An unsavoury situation has been created in the Panthic circles due to the diametrically opposite stands taken by both the SGPC president and the Jathedar of Akal Takht. The SGPC president told The Tribune that being a supreme Sikh body, it was the fundamental duty of the committee to get the authenticity of Kalgi checked. 

He alleged that Kamaljit Singh Boparai, one of the two members of the research committee, was in the office of the committee on June 26, but he did not inform him that he was bringing the relic in a chartered plane from New Delhi on June 30. However, the Jathedar claimed that the Kalgi was genuine and anybody could check its record available with him. 

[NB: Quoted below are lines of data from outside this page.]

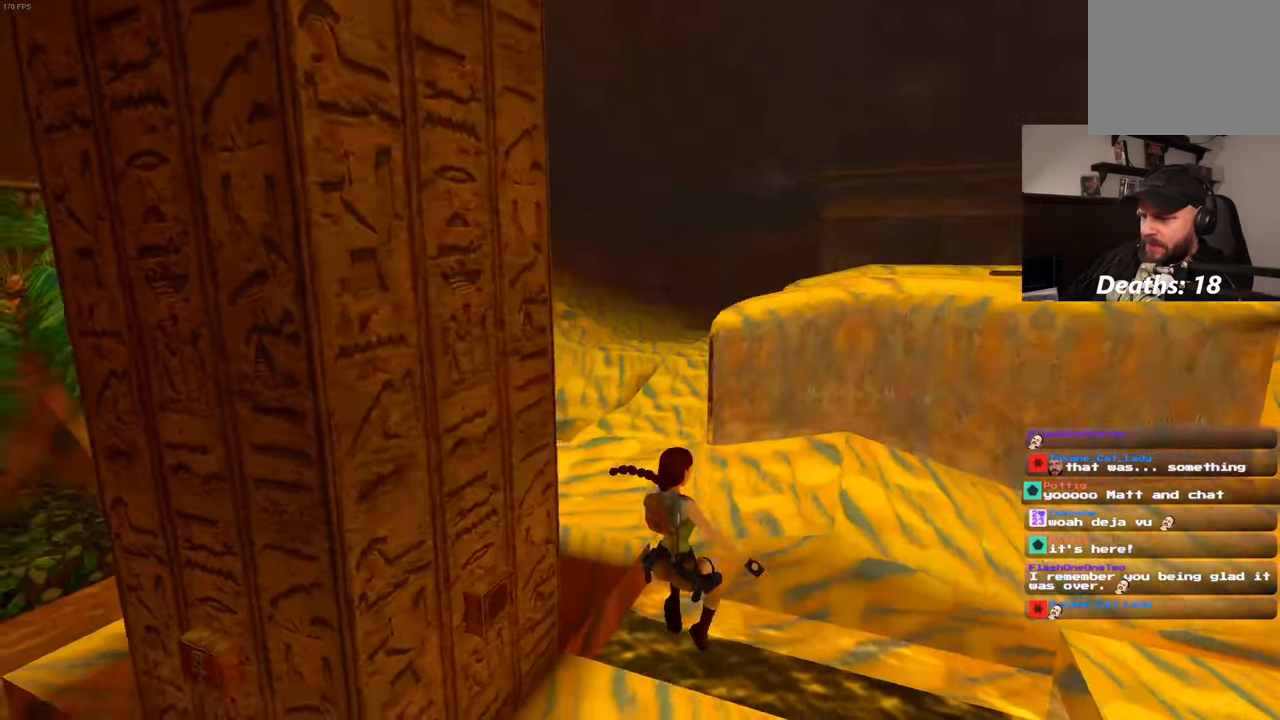
{"dt_ms": 500, "buttons": [], "left_stick": "left", "right_stick": "left", "events": [[233, "right_stick", "left"]]}
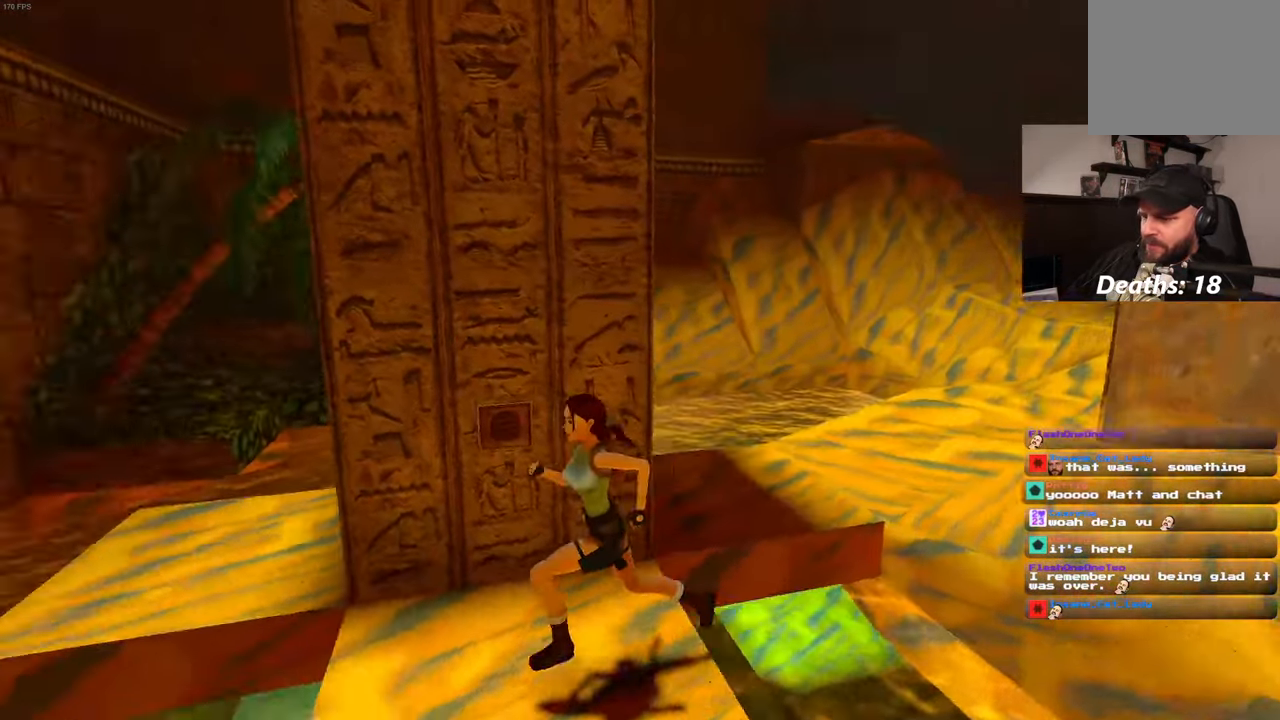
{"dt_ms": 500, "buttons": ["CROSS"], "left_stick": "center", "right_stick": "center", "events": [[50, "left_stick", "up"], [50, "right_stick", "center"], [250, "left_stick", "center"], [400, "CROSS", "down"]]}
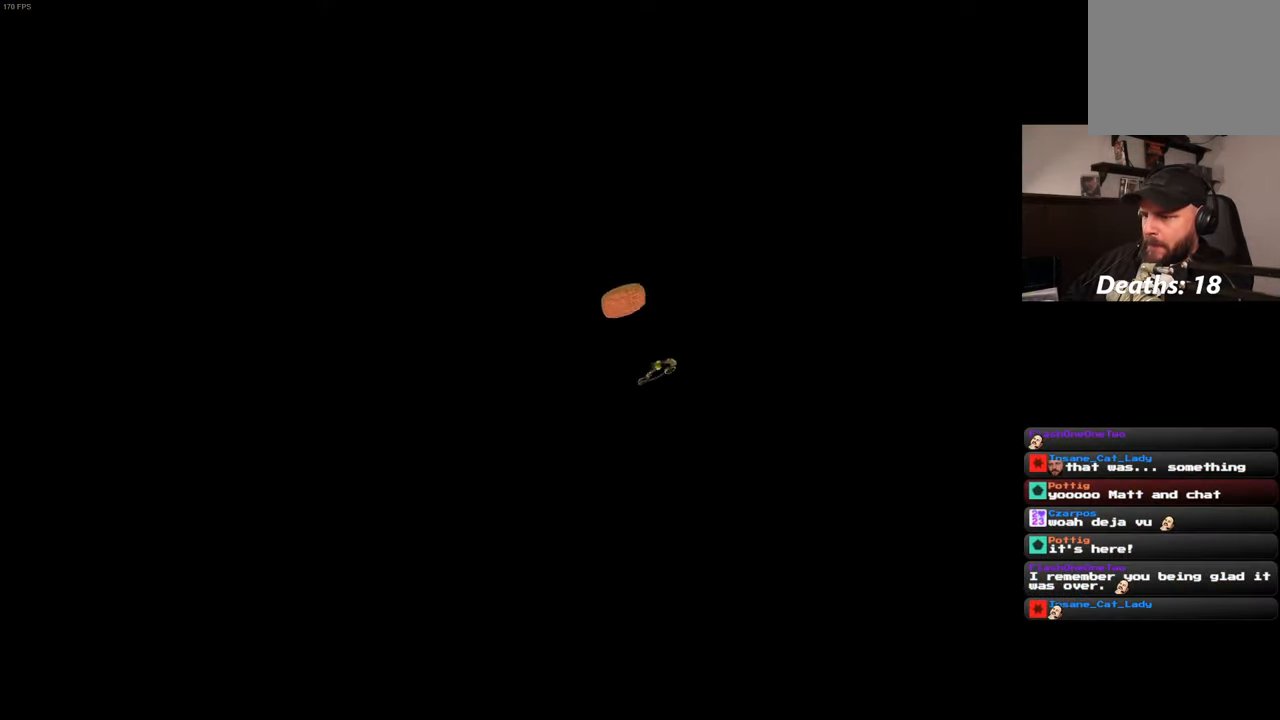
{"dt_ms": 500, "buttons": ["CROSS"], "left_stick": "center", "right_stick": "center", "events": [[50, "CROSS", "up"], [450, "CROSS", "down"]]}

Meanwhile, Rajya Sabha member Tarlochan Singh, who had visited England in 1975 in search of the Kalgi worn by Guru Gobind Singh, alleged that the relic brought on June 30 did not seem genuine. 

The Rajya Sabha member said it was on April 6, 1849, that Punjab was annexed and Maharaja Dilip Singh was deposed. Dr John Logan was appointed Superintendent and Lady Logan was to look after Maharaja Dilip Singh. A list of the artifacts lying in Maharaja Ranjit Singh’s Toshakhana was prepared in Persian language by Misr. The English translation of the list was done by Dr Logan. The Kalgi, Kach (the plume of Guru Gobind Singh) figured in the list. All artifacts were taken to Kolkata and then to London. 

In 1965, Dr WC Archer found the holy weapons of Guru Gobind Singh, which were also taken from Toshakhana and these weapons were purchased by the Indian government and were brought to India. These are at present preserved in Anandpur Sahib. He said he had visited London in 1975 and met Kunwar Natwar Singh, who was Deputy High Commissioner.

Natwar Singh introduced him to Dr WC Archer and both had dinner at his home with Lady Archer who was in charge of India Office Library. I discussed with Dr Archer about the trace of the Kalgi. Tarlochan Singh claimed that during his visit he met Dr Robert Skeleton, Head of Asia Section of Queen Albert and Victoria Museum. 

“Later on, Dr Archer informed me that he met everyone connected with the Lord Dalhousie family and all British families but failed to get any clue about the Kalgi. He was very emphatic that the word Kalgi, Kach could not be retranslated since it was very well examined in 1849 by both Punjabi and English officers.”


----------



## spnadmin (Jul 6, 2009)

Maybe my comments will come as a surprise. However, the authenticity depends on an unbroken chain of custody, to establish the provenance of the artifact. From the little posted here it seems that care was taken to establish that chain.

Of course there are always opportunities for malfeasance on the part of vested interests. So access over time plays a role in understanding authenticity.

And in my opinion:We want to remember that we have devotion for Shabad Guru, thus, no matter the outcome of the authenticity of the relic and though the relic may be an historic treasure, it is not an object of worship.


----------



## Tejindersinghdelhi (Dec 3, 2010)

Dear all,

waheguru ji ka khalsa, waheguru ji ki fateh.

I am really delighted to note that there are Sikhs even now who do care for the supremecy of Sri Guru Granth Sahib Ji over any other thing and our only source of workship is Sri Guru Granth Sahib Ji and the focus of worship is Akal Purakh. This is a statement which cannot be altered as it is the theme of Sikh philosophy. The Sikh ethos say" Puja Akal Ki, Parcha Shabad ( Guru Granth Sahib Ji) and Didar Khalsa ( Sikh Congregation). 

Having said the above, I would like to stress that the History has to be safeguarded. Anything told to us as belonging to our Sikh Gurus or Sikh Heros cannot be taken on face value and need to be thoroughly investigated before adoption, because there has been much gap in custody of the articles of Sikh History. As such there is no harm in checking the authenticity of such articles before they are enshrined in the Sikh Museum. Surely, such articles cannot become the source of worship. Moreover, the Kalgi even if it is certified and proven to be of Guru Gobind Singh cannot be allowed to be placed at Sri Akal Takhat.  Only Shastars (weapons) of Sikh Gurus and Sikh Heros are placed at the Akal Takhat.  At present it has swords of Miri Piri belonging to Guru Hargobind Sahib Ji,Guru Gobind Singh Ji, Maharaja Ranjit Siingh, Akali Baba Phoola Singh Ji, Baba Deep Singh Ji shaheed's khanda ( 18 seer weight) besides other weapons. 


With regards, 

Tejinder Singh delhi.


----------